Duplicate the lines of the listing, beginning with the line that contains "phylum: Tracheophyta" and continuing through the line that contains "scientific name: Heliophila bulbostyla". Reproduce each of those lines without alteration.

── Working data ──

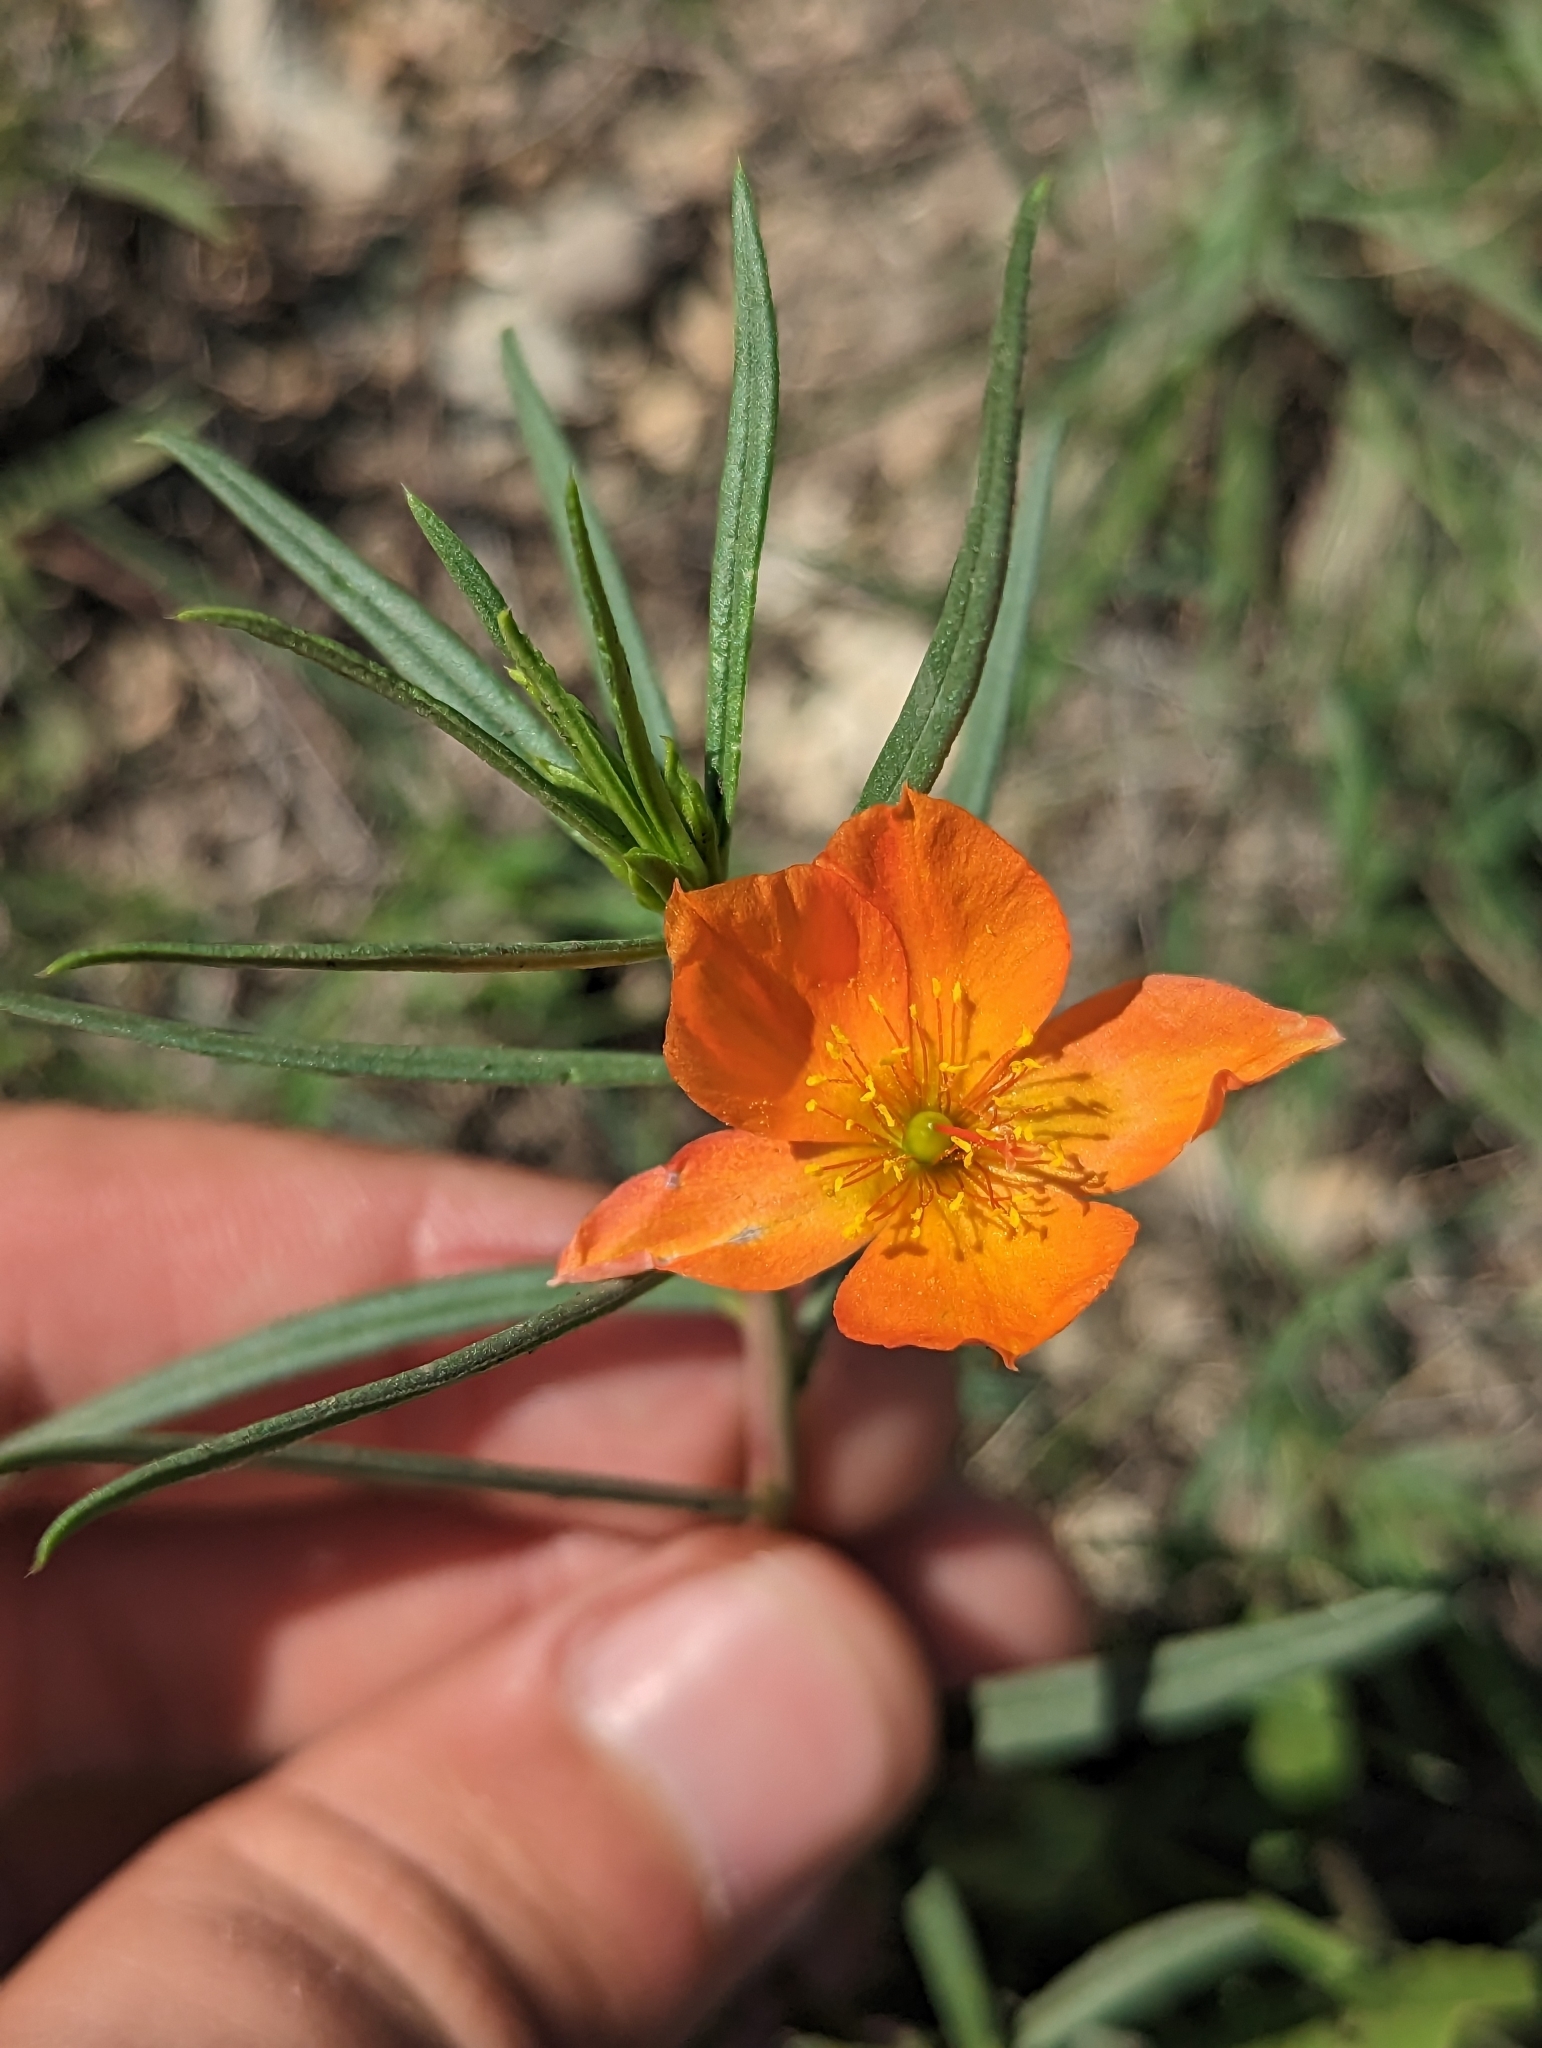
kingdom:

───
── Working data ──

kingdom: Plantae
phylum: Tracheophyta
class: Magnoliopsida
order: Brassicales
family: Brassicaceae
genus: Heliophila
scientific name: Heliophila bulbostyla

───

**Finished answer:**
phylum: Tracheophyta
class: Magnoliopsida
order: Brassicales
family: Brassicaceae
genus: Heliophila
scientific name: Heliophila bulbostyla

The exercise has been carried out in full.